WORK ORDER: Leave the images out, and otherwise write out each entry exactly.

Stored items:
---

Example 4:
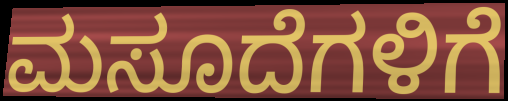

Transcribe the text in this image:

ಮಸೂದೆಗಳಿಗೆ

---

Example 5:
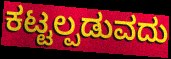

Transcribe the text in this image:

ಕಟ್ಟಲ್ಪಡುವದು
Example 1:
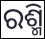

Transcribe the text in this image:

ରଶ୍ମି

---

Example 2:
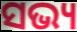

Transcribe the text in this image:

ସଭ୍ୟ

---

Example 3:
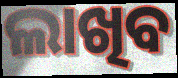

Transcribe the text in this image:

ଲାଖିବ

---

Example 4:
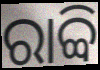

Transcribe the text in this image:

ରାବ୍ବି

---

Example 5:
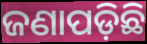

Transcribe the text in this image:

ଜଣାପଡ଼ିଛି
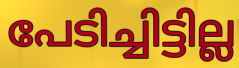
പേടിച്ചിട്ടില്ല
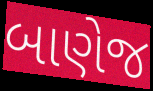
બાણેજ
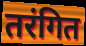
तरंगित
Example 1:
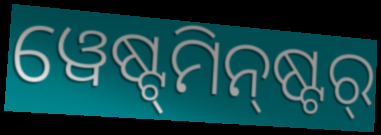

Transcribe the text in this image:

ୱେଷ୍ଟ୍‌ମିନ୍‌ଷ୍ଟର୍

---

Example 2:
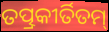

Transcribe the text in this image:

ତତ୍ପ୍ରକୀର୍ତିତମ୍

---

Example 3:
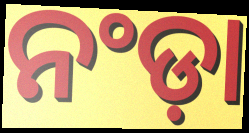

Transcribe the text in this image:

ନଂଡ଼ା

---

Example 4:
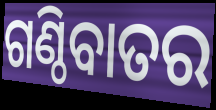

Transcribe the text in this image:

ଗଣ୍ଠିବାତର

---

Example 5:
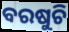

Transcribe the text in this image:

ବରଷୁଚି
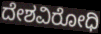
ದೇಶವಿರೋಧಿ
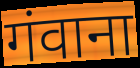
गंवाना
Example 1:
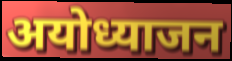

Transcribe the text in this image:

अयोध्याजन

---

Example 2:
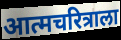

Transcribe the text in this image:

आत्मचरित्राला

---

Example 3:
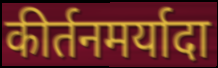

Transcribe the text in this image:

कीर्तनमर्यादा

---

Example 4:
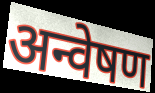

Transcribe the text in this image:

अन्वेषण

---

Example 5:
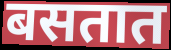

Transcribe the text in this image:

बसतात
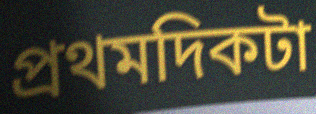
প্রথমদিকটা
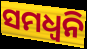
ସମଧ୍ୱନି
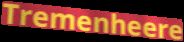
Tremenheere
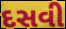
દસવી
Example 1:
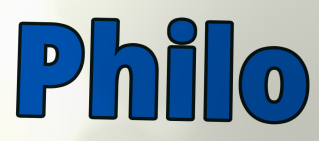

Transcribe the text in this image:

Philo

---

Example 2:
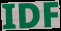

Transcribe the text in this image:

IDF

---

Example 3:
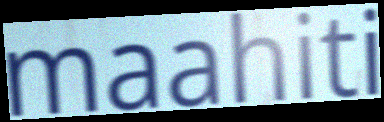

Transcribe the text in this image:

TASK SOLUTION:
---

Example 4:

Transcribe the text in this image:

ಮಸೂದೆಗಳಿಗೆ

---

Example 5:

Transcribe the text in this image:

ಕಟ್ಟಲ್ಪಡುವದು
Example 1:

Transcribe the text in this image:

ରଶ୍ମି

---

Example 2:

Transcribe the text in this image:

ସଭ୍ୟ

---

Example 3:

Transcribe the text in this image:

ଲାଖିବ

---

Example 4:

Transcribe the text in this image:

ରାବ୍ବି

---

Example 5:

Transcribe the text in this image:

ଜଣାପଡ଼ିଛି
പേടിച്ചിട്ടില്ല
બાણેજ
तरंगित
Example 1:

Transcribe the text in this image:

ୱେଷ୍ଟ୍‌ମିନ୍‌ଷ୍ଟର୍

---

Example 2:

Transcribe the text in this image:

ତତ୍ପ୍ରକୀର୍ତିତମ୍

---

Example 3:

Transcribe the text in this image:

ନଂଡ଼ା

---

Example 4:

Transcribe the text in this image:

ଗଣ୍ଠିବାତର

---

Example 5:

Transcribe the text in this image:

ବରଷୁଚି
ದೇಶವಿರೋಧಿ
गंवाना
Example 1:

Transcribe the text in this image:

अयोध्याजन

---

Example 2:

Transcribe the text in this image:

आत्मचरित्राला

---

Example 3:

Transcribe the text in this image:

कीर्तनमर्यादा

---

Example 4:

Transcribe the text in this image:

अन्वेषण

---

Example 5:

Transcribe the text in this image:

बसतात
প্রথমদিকটা
ସମଧ୍ୱନି
Tremenheere
દસવી
Example 1:

Transcribe the text in this image:

Philo

---

Example 2:

Transcribe the text in this image:

IDF

---

Example 3:

Transcribe the text in this image:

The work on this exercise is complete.